Aung San Suu Kyi collected on Tuesday the EU democracy prize that had been awarded 23 years ago while she was under house arrest.

Freedom of thought is yet to become the birthright of every Myanmar citizen, opposition leader Aung San Suu Kyi said on Tuesday, as she collected a European Union democracy prize that had been awarded 23 years ago while she was under house arrest.

The Sakharov Prize for freedom of thought, named after Soviet dissident Andrei Sakharov, has been handed out annually by the European Parliament since 1988.

“Freedom of thought is essential to human progress,” Suu Kyi said on Tuesday during a ceremony at the legislature’s plenary in the French city of Strasbourg. “Our people are just beginning to learn that freedom of thought is possible.” “We need still to make a lot more progress before we can say we are where Professor Sakharov would have wished us to be… a place where freedom of thought was the birthright of every single citizen of our country,” she added.

Suu Kyi got caught up in Myanmar’s 1988 pro-democracy protests when she returned to care for her ailing mother after years of living and studying abroad.

She became a leader of the pro-democracy movement and spent a total of 15 years under house arrest between 1989 and 2010, while the country was ruled by a military junta.
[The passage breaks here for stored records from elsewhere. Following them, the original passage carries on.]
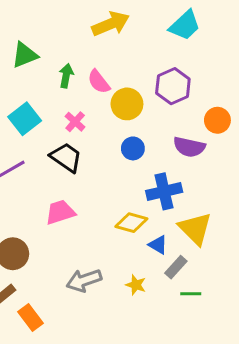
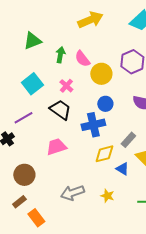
blue cross: (164, 191) -> (93, 125), moved
yellow diamond: (131, 223) -> (104, 154), turned -30
gray rectangle: (176, 267) -> (128, 140), moved

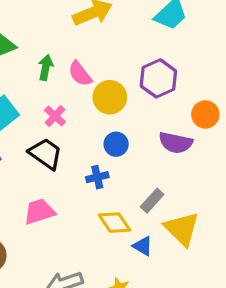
blue cross: (93, 125) -> (97, 177), size x0.6
yellow diamond: (104, 154) -> (114, 223), turned 70

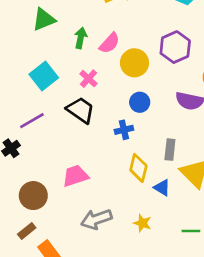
pink semicircle: (80, 74) -> (109, 43), turned -100
gray rectangle: (152, 201) -> (170, 150), turned -36
pink trapezoid: (39, 212) -> (75, 176), moved
yellow diamond: (114, 223) -> (138, 168), turned 48

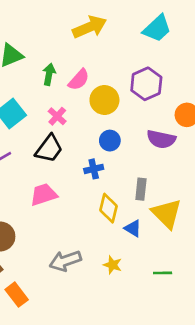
black trapezoid: (81, 110) -> (49, 149), turned 92
pink trapezoid: (75, 176) -> (44, 195), moved

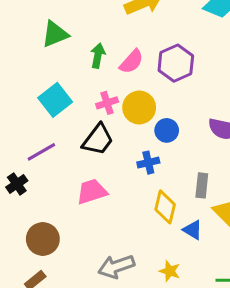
purple hexagon: (146, 84) -> (176, 63), moved
yellow circle: (104, 100) -> (139, 108), moved
pink cross: (57, 116) -> (107, 103), turned 30

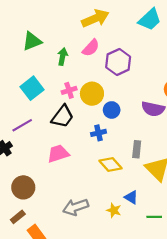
pink semicircle: (131, 62) -> (91, 48), moved
yellow diamond: (165, 207) -> (111, 165), turned -55
blue triangle: (193, 230) -> (131, 197), moved

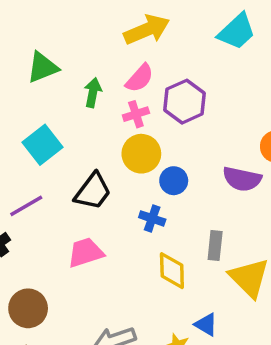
pink cross: (69, 90) -> (136, 114), moved
blue cross: (99, 133) -> (152, 218), turned 32
yellow diamond: (111, 165) -> (172, 271), turned 40

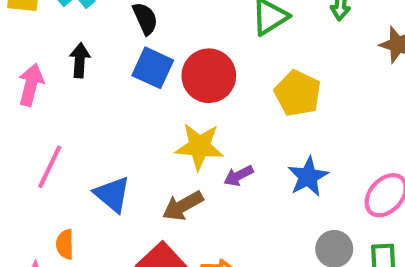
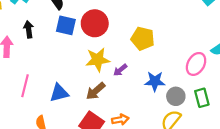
yellow pentagon: (298, 93) -> (143, 39), moved
blue star: (308, 177) -> (155, 81), moved, turned -30
blue triangle: (112, 194) -> (59, 93), turned -42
“I made a choice, I made it out of my own free will, this is why I’ve never thought of it as a hardship or a sacrifice,” Suu Kyi told journalists after the European Parliament ceremony.

“It’s certainly been worth it, because I think our movement gave our people hope,” she added. “Of course hope is not enough, but the very fact that we have been able to make our people understand that they can improve their own lives has been worth it.”
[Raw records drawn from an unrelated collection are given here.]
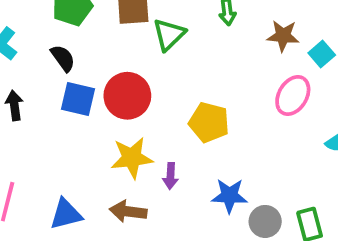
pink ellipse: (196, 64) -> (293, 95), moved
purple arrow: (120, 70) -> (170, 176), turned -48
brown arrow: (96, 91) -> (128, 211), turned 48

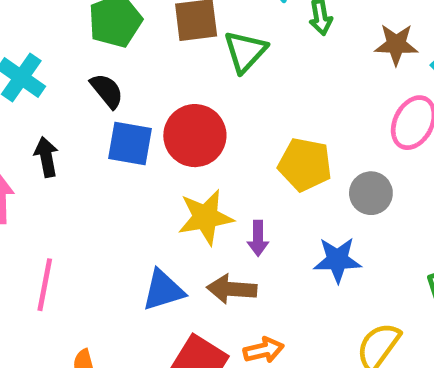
brown arrow: (128, 211) -> (232, 289), moved
blue triangle: (66, 214) -> (163, 290), moved
gray circle: (265, 221) -> (371, 193), moved

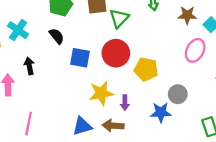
red circle: (195, 136) -> (116, 53), moved
blue square: (130, 143) -> (80, 58), moved
gray circle: (371, 193) -> (178, 94), moved

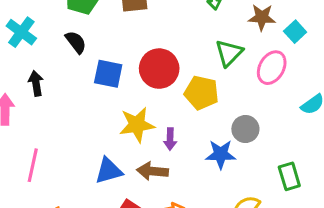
green triangle: (119, 18) -> (229, 53), moved

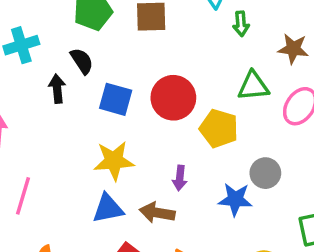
cyan cross: (21, 32) -> (21, 45), turned 32
green triangle: (229, 53) -> (253, 86), turned 36
black arrow: (36, 83) -> (57, 89), moved
yellow star: (137, 125) -> (114, 161), moved

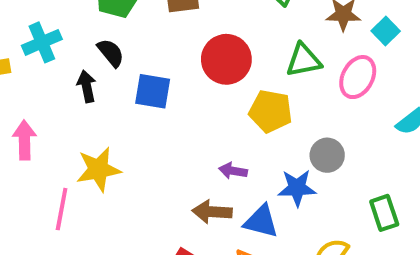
red circle: (173, 98) -> (226, 59), moved
yellow star: (114, 161) -> (98, 169), moved
purple arrow: (180, 178) -> (233, 171), turned 100
blue triangle: (108, 208) -> (261, 221), moved, turned 32

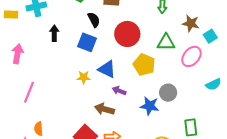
black semicircle: (111, 53) -> (94, 20), moved
yellow star: (98, 169) -> (84, 77), moved, size x0.6
blue triangle: (261, 221) -> (107, 69), moved

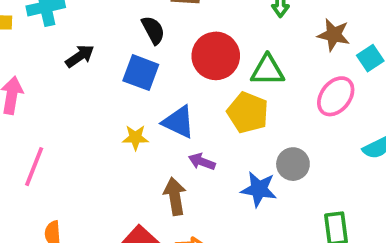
black arrow: (54, 33) -> (80, 56), turned 56
green triangle: (166, 42) -> (268, 70), moved
brown arrow: (104, 109) -> (175, 196), turned 66

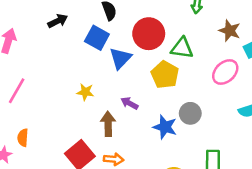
blue triangle: (179, 122) -> (120, 58), moved, turned 40
yellow star: (135, 138) -> (85, 92), moved

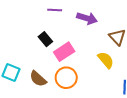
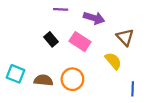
pink rectangle: (64, 52) -> (80, 42), moved, turned 66
brown semicircle: (38, 79) -> (43, 80), turned 144

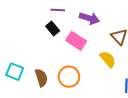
black rectangle: (51, 39) -> (53, 29), moved
brown semicircle: (43, 80) -> (41, 78), turned 66

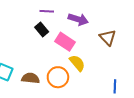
yellow semicircle: (108, 59) -> (77, 63), moved
brown semicircle: (41, 78) -> (31, 78), turned -66

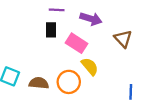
black rectangle: (42, 29) -> (51, 30), turned 40

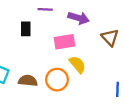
black rectangle: (51, 30) -> (26, 29), moved
pink rectangle: (77, 43) -> (65, 42), turned -42

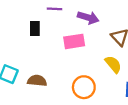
yellow semicircle: (78, 64) -> (113, 64), moved
orange circle: (57, 80) -> (84, 87), moved

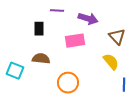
brown semicircle: (37, 81) -> (41, 59), moved
orange circle: (84, 87) -> (68, 83), moved

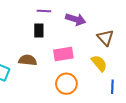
black rectangle: (39, 29) -> (39, 31), moved
pink rectangle: (75, 41) -> (63, 54), moved
orange circle: (68, 83) -> (66, 84), moved

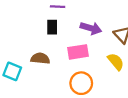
purple arrow: (76, 19) -> (91, 28), moved

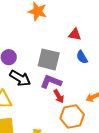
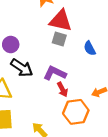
red triangle: (75, 34) -> (61, 21), moved, size x1.6
gray square: (49, 59) -> (59, 39), moved, size x0.6

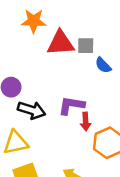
gray square: (59, 39) -> (86, 46), moved
red arrow: (62, 89) -> (86, 121), turned 40

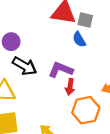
blue semicircle: (103, 65) -> (79, 39), moved

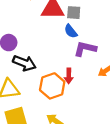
purple L-shape: (61, 70) -> (85, 49), moved
orange hexagon: (86, 110) -> (52, 86), moved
Today, Suu Kyi is a member of parliament after the 2010 elections brought to power reform-minded President Thein Sein. She has expressed hopes of becoming Myanmar’s next president, although this would require constitutional changes ahead of the 2015 elections.

The Nobel laureate is a “great symbol of freedom and democracy,” European Parliament President Martin Schulz said before handing Suu Kyi the 1990 Sakharov Prize for freedom of thought.

Suu Kyi is on a two-week tour of Europe that will also include stops in Britain and Italy.

Her main message is about the need for the EU to push more strongly for changes to the Myanmar constitution, which she says is hampering a full democratization of the country.